A newer version of the Gradio SDK is available:
5.33.0
Gaia Agent Evaluation Guide
This guide will walk you through the setup process for running the sample code and evaluating your agent using Gaia results.
Step 1: Configure API Keys
Before anything else, make sure you configure your secret keys in the Space Settings section.
- Log into each required platform.
- Locate and input your API keys in the designated fields.
Step 2: Set Up Supabase
- Log in to Supabase.
- Navigate to your space, then go to your project.
- Open the SQL Editor, paste the SQL code below, and run it to create the necessary table and function.
📦 SQL Code – Creating Tables and Functions
-- Enable pgvector if not already enabled
create extension if not exists vector;
-- Create the documents table (if not already done)
create table if not exists documents (
id bigserial primary key,
content text,
metadata jsonb,
embedding vector(768) -- Make sure this matches your model's embedding dimension
);
-- Create the match_documents function
create or replace function match_documents (
query_embedding vector(768),
match_count int default 5,
filter jsonb default '{}'
)
returns table (
id bigint,
content text,
metadata jsonb,
similarity float
)
language plpgsql
as $$
begin
return query
select
id,
content,
metadata,
1 - (embedding <=> query_embedding) as similarity
from documents
where metadata @> filter
order by embedding <=> query_embedding
limit match_count;
end;
$$;
- After running the above, execute this command to ensure Supabase’s API layer (PostgREST) refreshes its internal schema cache:
NOTIFY pgrst, 'reload config';
Step 3: Populate the Database
To enable document retrieval, you need to populate the database with example entries:
Open and run the test.ipynb Jupyter notebook.

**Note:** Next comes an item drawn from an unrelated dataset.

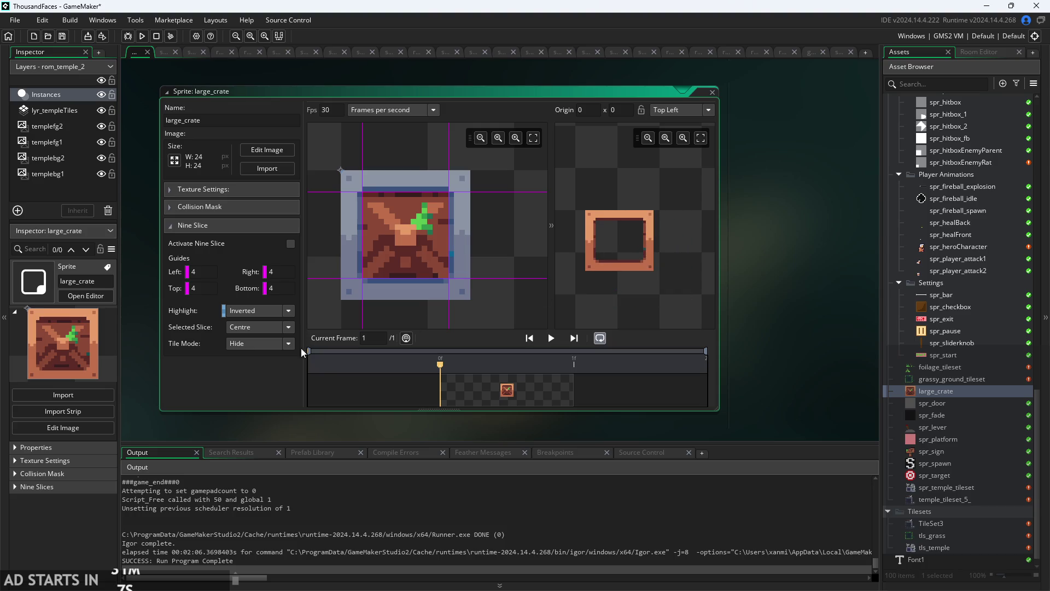
Try Stretch on the centre slice, then set its Tile Mode back to Repeat.
left_click(247, 347)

This script reads from the metadata.jsonl file and inserts the examples into the documents table.
This adds a Basic Retrieval capability to your agent, enhancing its performance.
Step 4: Run the Evaluation
Once the database is set up and filled with data:
Proceed to the Evaluation section in your project.
Run the evaluation script to test and score your agent’s performance.